Desvende 7 mitos da dieta

Pular refeições, viver contando calorias, malhar em jejum. Saiba o que é lenda e o que pesa quando se trata de dieta

Apesar de a predisposição genética existir, são os hábitos que determinam o resultado na balança
Foto: Dreamstime

1. Contar calorias é a melhor maneira de emagrecer

Conferir o rótulo dos alimentos até ajuda, mas não basta para quem quer perder peso. “Há dias em que queimamos mais energia e em outros menos. Por isso, a dieta deve se adequar a esse gasto”, observa a nutróloga Paula Cabral, de São Paulo. Porém contar o valor energético pode ajudar a equilibrar o cardápio e a distribuir melhor as calorias entre as refeições. “Só não vale gastar tudo o que pode consumir em um sorvete”, alerta a nutricionista Maria Izabel Giannichi, de São Paulo. Também é uma boa saída para a lei da compensação. Ou seja, se você tem um jantar com amigos, pode pegar mais leve durante o dia.

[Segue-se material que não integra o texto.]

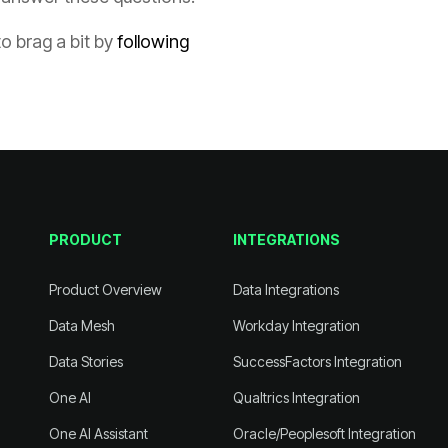
to brag a bit by
PRODUCT
INTEGRATIONS
Product Overview
Data Integrations
Data Mesh
Workday Integration
Data Stories
SuccessFactors Integration
One AI
Qualtrics Integration
One AI Assistant
Oracle/Peoplesoft Integration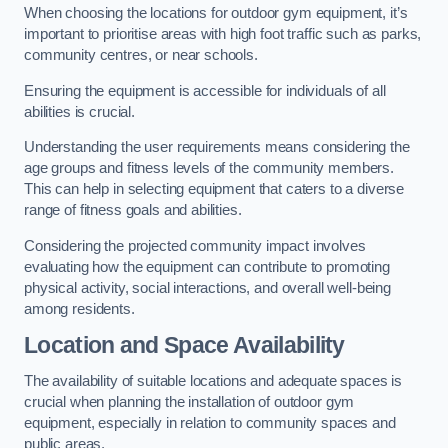
When choosing the locations for outdoor gym equipment, it’s
important to prioritise areas with high foot traffic such as parks,
community centres, or near schools.
Ensuring the equipment is accessible for individuals of all
abilities is crucial.
Understanding the user requirements means considering the
age groups and fitness levels of the community members.
This can help in selecting equipment that caters to a diverse
range of fitness goals and abilities.
Considering the projected community impact involves
evaluating how the equipment can contribute to promoting
physical activity, social interactions, and overall well-being
among residents.
Location and Space Availability
The availability of suitable locations and adequate spaces is
crucial when planning the installation of outdoor gym
equipment, especially in relation to community spaces and
public areas.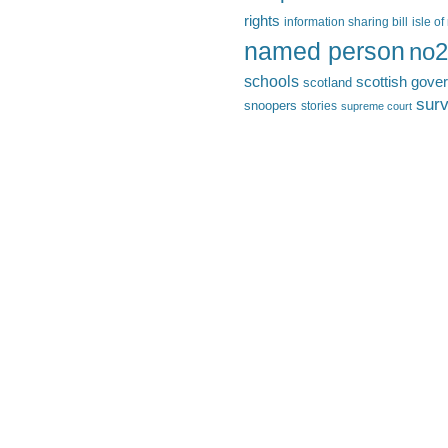
rights
information sharing bill
isle o
named person
no2
schools
scottish gove
scotland
surv
snoopers
stories
supreme court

2. Fez dieta nos dias úteis? Sábado e domingo livres!

Não se engane: esses dois dias representam cerca de 30% da semana. Se você ingere mais calorias do que gasta, não importa se faz isso em dias úteis ou nos de descanso, os quilos extras vão dar o ar da (des)graça de qualquer jeito. “Você pode até dar uma escapada se o objetivo é manter o peso. Mas, se quiser emagrecer, aprenda a pensar magro”, avisa Paula.

3. O metabolismo determina o shape

Em termos. O metabolismo realmente está relacionado a um fator hereditário e varia de acordo com o histórico genético de cada um. “É por isso que há pessoas que comem de tudo e não engordam ou, ao contrário, as que vivem de dieta e não emagrecem 1 g”, explica Maria Izabel. Além disso, o ritmo metabólico diminui com o passar dos anos, reduzindo sua capacidade de manter o peso. A boa notícia: é possível dar um up ao metabolismo praticando atividades físicas e deixando de fazer grandes intervalos entre as refeições. “As pessoas pensam que nascem com um processo metabólico lento ou rápido e esse é o seu destino. Mas qualquer um pode adotar hábitos para acelerá-lo e conseguir queimar gordura”, assegura Paula Cabral.

4. Treinar com estômago vazio ajuda a perder massa gorda

Fazer exercícios em jejum prejudica a saúde. “O organismo faz muito esforço comprometendo a musculatura”, afirma Paula. Além disso, completa a nutróloga, o corpo queima basicamente a mesma quantidade de gordura, ignorando se você se alimentou ou não antes da atividade. Ingerir carboidratos integrais, sucos, frutas ou iogurte é fundamental para conseguir o combustível necessário para se exercitar.

5. Seu peso depende apenas do fator genético

Você ama sua mãe, mas odeia a barriguinha que herdou dela. Além disso, assim como ela, engorda só de olhar para o saquinho de batatas fritas. Felizmente, isso não é imutável. Apesar de a predisposição genética existir, são os nossos hábitos que determinam o resultado na balança. “É impossível mudar seus genes, mas você pode transformar sua rotina. Quem segue uma dieta equilibrada e faz exercícios diariamente mantém um peso saudável mesmo com a tendência hereditária de engordar”, assegura Paula.

6. Dormir menos significa queimar mais calorias

“O sono é importante na redução do peso, pois repara e acelera o metabolismo. Diminuir esse tempo de descanso pode causar danos ao organismo e adiantar o processo de envelhecimento”, adverte Paula. Pesquisas científicas sugerem que é preciso dormir de seis a oito horas para obter bons resultados em dietas. Outro estudo, feito pela The American Thoracic Society, uma associação que analisa doenças ligadas ao sono, mostrou que as mulheres que dormiam cinco horas por noite eram 32% mais propensas a ganhar peso e tinham 15% mais chances de se tornar obesas, se comparadas com as que dormiam por sete horas.

7. Dietas com gordura = aumento de peso

A gordura precisa, sim, fazer parte da alimentação – mas o percentual deve ficar entre 25 e 35% das calorias totais ingeridas em um dia. “Se você consome 2 mil calorias, pelo menos 500 devem ser compostas de lipídios”, diz a nutricionista Jacira Santos, de Porto Alegre. “Uma dieta pobre em gorduras afeta o bom funcionamento do corpo e altera a produção de hormônios”, lembra o nutrólogo Cristiano Merheb, do Rio de Janeiro. Elas são o combustível para modular o sistema imunológico e proteger as células e as camadas internas dos órgãos, além de transportar vitaminas. Atenção: a borda da picanha não está liberada. “Os benefícios vêm de gorduras boas, como as de peixes e castanhas”, ressalva Maria Izabel.